La possession de l’arme de dissuasion nucléaire oblige les belligérants à se «satisfaire» de la guerre conventionnelle qui leur offre le «choix» entre la guerre-éclair et la guerre longue. Disons tout de suite que la guerre-éclair en Ukraine est une vue de l’esprit. L’ampleur du contentieux historique entre la Russie et l’Ukraine qui se conjugue avec le jeu d’autres acteurs étrangers ne peut être «traité» par une guerre courte. A cela, il faut ajouter des traces qui remontent à la révolution russe de 1917 aggravées par les circonstances de la chute de l’URSS et ses conséquences. On ne court aucun risque à parier que la guerre en Ukraine sera longue. L’incertitude réside dans sa durée et sur la nature et la profondeur de ses effets sur les acteurs et l’environnement international. En dépit de la complexité et des incertitudes qui enveloppent cette guerre, il est des «stratèges» qui décrètent doctement que la guerre est d’ores et déjà gagnée et perdue. Gagnée militairement par la Russie mais perdue politiquement par la même Russie.

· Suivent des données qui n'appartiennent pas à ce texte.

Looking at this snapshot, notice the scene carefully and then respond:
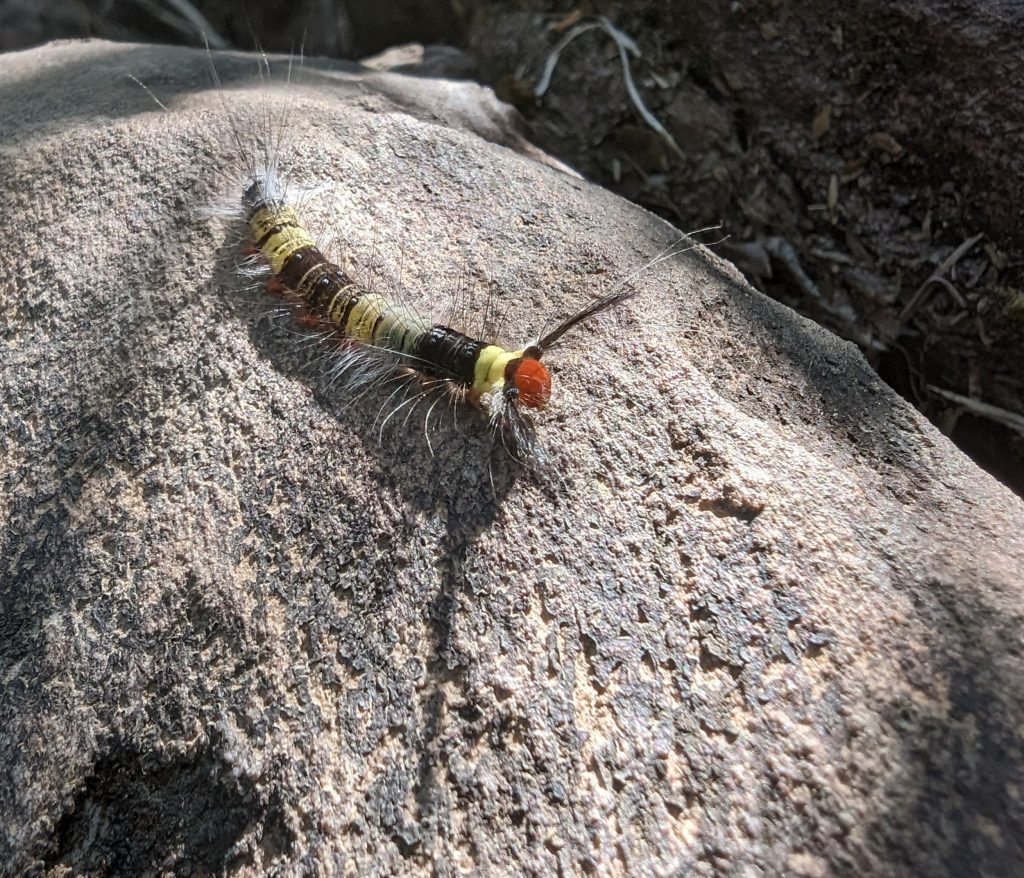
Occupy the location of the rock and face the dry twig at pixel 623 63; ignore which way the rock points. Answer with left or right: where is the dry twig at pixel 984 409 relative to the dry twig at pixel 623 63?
right

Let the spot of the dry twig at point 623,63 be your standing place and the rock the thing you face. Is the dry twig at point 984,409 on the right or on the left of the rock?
left

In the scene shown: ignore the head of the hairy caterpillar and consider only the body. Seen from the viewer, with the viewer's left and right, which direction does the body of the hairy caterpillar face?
facing the viewer and to the right of the viewer

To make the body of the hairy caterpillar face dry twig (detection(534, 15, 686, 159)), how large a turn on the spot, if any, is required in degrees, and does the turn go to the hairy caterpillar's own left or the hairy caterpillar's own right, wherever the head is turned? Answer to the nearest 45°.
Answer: approximately 135° to the hairy caterpillar's own left

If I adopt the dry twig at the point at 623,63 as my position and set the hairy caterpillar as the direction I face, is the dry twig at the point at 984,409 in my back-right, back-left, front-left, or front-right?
front-left

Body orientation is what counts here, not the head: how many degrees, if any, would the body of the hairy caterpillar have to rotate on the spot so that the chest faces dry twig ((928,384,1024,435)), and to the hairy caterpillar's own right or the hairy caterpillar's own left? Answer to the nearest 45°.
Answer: approximately 45° to the hairy caterpillar's own left
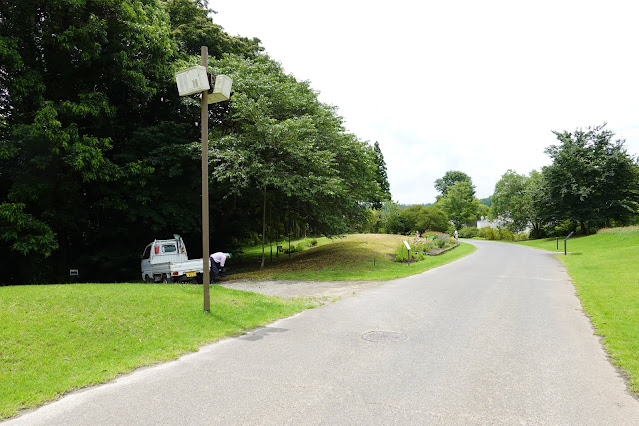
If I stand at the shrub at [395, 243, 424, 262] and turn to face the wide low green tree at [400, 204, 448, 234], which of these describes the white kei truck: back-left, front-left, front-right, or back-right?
back-left

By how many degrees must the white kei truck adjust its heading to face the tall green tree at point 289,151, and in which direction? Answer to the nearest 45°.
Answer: approximately 135° to its right

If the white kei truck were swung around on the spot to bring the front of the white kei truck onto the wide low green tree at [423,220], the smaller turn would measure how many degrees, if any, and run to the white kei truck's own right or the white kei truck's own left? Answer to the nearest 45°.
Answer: approximately 90° to the white kei truck's own right

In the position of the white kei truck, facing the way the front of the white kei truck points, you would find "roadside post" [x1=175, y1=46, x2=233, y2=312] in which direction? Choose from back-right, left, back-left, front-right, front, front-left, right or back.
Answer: back-left

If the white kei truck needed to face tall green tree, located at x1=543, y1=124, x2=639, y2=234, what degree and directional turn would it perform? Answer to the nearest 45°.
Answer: approximately 135° to its right

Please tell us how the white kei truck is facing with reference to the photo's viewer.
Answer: facing away from the viewer and to the left of the viewer

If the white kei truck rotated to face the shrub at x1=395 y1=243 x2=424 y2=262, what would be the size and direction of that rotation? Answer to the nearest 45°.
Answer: approximately 135° to its right

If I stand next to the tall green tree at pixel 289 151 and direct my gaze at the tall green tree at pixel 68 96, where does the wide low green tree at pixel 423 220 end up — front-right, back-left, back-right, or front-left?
back-right
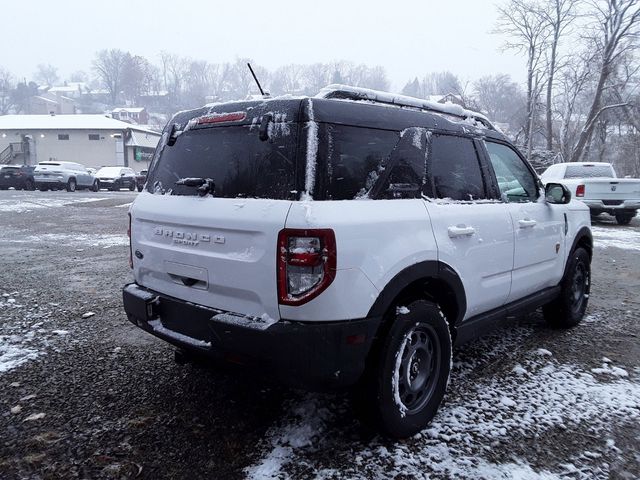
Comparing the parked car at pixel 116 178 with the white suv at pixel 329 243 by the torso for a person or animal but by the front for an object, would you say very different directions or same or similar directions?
very different directions

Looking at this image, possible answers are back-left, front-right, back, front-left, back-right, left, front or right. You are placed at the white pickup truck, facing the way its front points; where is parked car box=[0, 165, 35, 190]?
front-left

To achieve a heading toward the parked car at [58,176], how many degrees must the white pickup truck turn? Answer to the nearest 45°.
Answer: approximately 45° to its left

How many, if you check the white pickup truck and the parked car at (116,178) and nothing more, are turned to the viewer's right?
0

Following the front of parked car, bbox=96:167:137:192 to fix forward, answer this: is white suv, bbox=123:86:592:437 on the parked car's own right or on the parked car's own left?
on the parked car's own left

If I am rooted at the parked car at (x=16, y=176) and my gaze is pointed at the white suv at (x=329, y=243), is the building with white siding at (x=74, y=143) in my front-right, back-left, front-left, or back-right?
back-left

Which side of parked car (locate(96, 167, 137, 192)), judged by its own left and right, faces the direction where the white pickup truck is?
left

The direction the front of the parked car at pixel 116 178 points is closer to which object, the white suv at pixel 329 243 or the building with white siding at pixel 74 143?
the white suv

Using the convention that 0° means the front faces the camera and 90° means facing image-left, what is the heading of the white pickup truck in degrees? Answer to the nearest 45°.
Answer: approximately 135°

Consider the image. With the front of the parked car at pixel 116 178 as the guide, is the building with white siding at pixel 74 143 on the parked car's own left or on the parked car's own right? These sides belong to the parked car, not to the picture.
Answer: on the parked car's own right

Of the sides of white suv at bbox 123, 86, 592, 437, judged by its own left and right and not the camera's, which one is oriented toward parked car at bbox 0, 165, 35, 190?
left

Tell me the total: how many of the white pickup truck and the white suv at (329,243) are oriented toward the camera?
0

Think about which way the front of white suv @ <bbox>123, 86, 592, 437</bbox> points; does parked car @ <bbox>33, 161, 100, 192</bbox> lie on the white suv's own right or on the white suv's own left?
on the white suv's own left

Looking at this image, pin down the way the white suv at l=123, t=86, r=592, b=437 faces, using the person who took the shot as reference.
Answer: facing away from the viewer and to the right of the viewer
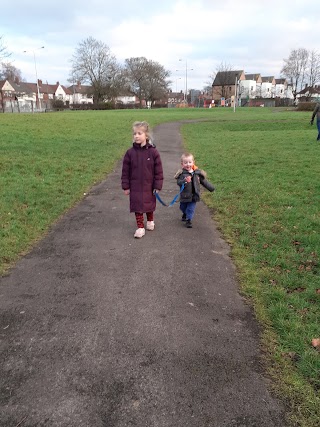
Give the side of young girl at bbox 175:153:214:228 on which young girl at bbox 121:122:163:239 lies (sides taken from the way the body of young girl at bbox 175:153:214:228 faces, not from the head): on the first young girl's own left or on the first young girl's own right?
on the first young girl's own right

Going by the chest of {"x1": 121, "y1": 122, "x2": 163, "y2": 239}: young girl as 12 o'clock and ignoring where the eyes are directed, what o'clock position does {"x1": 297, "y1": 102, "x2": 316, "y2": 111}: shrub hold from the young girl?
The shrub is roughly at 7 o'clock from the young girl.

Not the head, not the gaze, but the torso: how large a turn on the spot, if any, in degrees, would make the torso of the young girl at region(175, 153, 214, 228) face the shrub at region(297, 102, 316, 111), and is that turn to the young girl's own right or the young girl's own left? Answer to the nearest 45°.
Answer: approximately 180°

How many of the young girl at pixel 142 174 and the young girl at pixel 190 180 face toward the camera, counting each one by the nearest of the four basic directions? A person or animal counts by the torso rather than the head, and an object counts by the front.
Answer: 2

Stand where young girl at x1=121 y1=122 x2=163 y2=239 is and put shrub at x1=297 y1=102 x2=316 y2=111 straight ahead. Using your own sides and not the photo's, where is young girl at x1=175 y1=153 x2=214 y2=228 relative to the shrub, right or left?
right

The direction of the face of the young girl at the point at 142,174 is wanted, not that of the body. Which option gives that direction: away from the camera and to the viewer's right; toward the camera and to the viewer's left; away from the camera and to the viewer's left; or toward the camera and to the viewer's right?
toward the camera and to the viewer's left

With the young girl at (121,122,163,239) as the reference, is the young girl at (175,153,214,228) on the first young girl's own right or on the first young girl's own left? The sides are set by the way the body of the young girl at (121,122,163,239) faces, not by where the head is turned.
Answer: on the first young girl's own left

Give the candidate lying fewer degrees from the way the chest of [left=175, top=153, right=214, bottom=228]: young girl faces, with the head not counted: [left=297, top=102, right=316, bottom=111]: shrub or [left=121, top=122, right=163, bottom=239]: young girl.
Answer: the young girl

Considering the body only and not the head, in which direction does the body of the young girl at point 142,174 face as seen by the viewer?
toward the camera
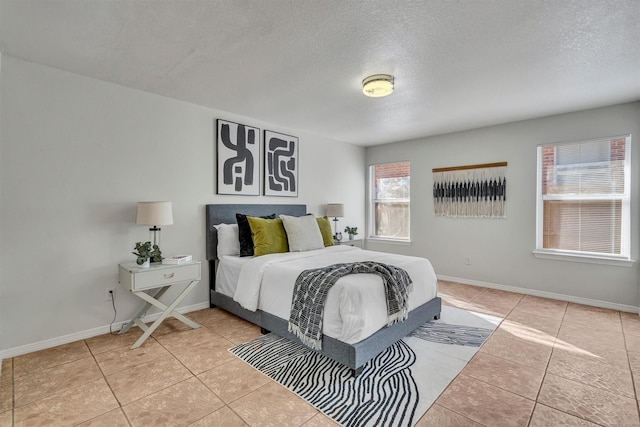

Comment faire confiance à de tels «experts» singeant «les jeux de l’amour et du hasard» de Marivaux qui deviennent les «jeux de la guerre et du hasard» ? Ces «experts» ignorent certainement que le mot hasard signifie chance dans la langue arabe. Or, dans la guerre, il n’y a aucune chance de rencontrer une main bénie qui vient au secours de quelqu’un. On n’est pas étonné de la part de ces «experts» qui sautent par-dessus la jambe de l’histoire des guerres, de leur nature, de leurs buts et de leur époque. Ils ne font confiance qu’à leurs certitudes, une sorte de chekchouka (ratatouille) de préjugés et d’arrogance arrosée de la supériorité d’un mot que l’on entend beaucoup ces temps-ci, la civilisation. En vérité, l’équation de la guerre longue est sur la table. On peut mesurer, compter, évaluer l’efficacité de ses éléments.

C’est d’abord l’adhésion des peuples des pays en guerre, ce sont les forces armées sur le terrain, les capacités industrielles et agricoles, les richesses économiques et financières de ces pays, les alliances et soutiens sur le plan international, etc. La question centrale est celle du temps qui joue sur l’usure ou l’effritement des éléments cités ci-dessus. La mesure du temps est inséparable à la fois de l’époque et de la délimitation du champ de son application. Une guerre est un long processus dynamique où se déroulent moult actions et manœuvres tactiques limitées dans le temps et au service d’une stratégie. Celle-ci porte ses fruits quand elle n’est pas limitée par la contrainte du temps pour emporter la bataille décisive qui a pour nom la soumission de l’ennemi, c’est-à-dire la victoire. Ainsi, la guerre est une entreprise de destruction qui implique une vision intellectuelle ample, apte à maîtriser les exigences du temps pour éviter la variable de l’incertitude qui peut échapper à l’homme.

Et cette faiblesse, plutôt ce défaut, on le voit s’exprimer sous la forme arrogante et naïve dans la «supériorité» de ces «civilisés». Ils pensent le neutraliser ou rivaliser avec le temps simplement par le verbiage de discours qu’on appelle la fuite en avant. Dans la guerre, le temps est ce maître des horloges car il est à la fois un facteur et une matrice. Lui faire jouer une fonction pour satisfaire une envie ou vivre un fantasme ne garantit pas la victoire. Ce genre de fantasme se prête sur une scène de théâtre où l’on peut faire son cinéma… la réalité est plus complexe et âpre, c’est ce qui fait sa beauté et notre attachement à la vie.

A. A.

1- Le temps, c’est de l’argent expression populaire, sans doute héritée de time is money en vogue dans les pays anglo-saxons, notamment aux Etats-Unis.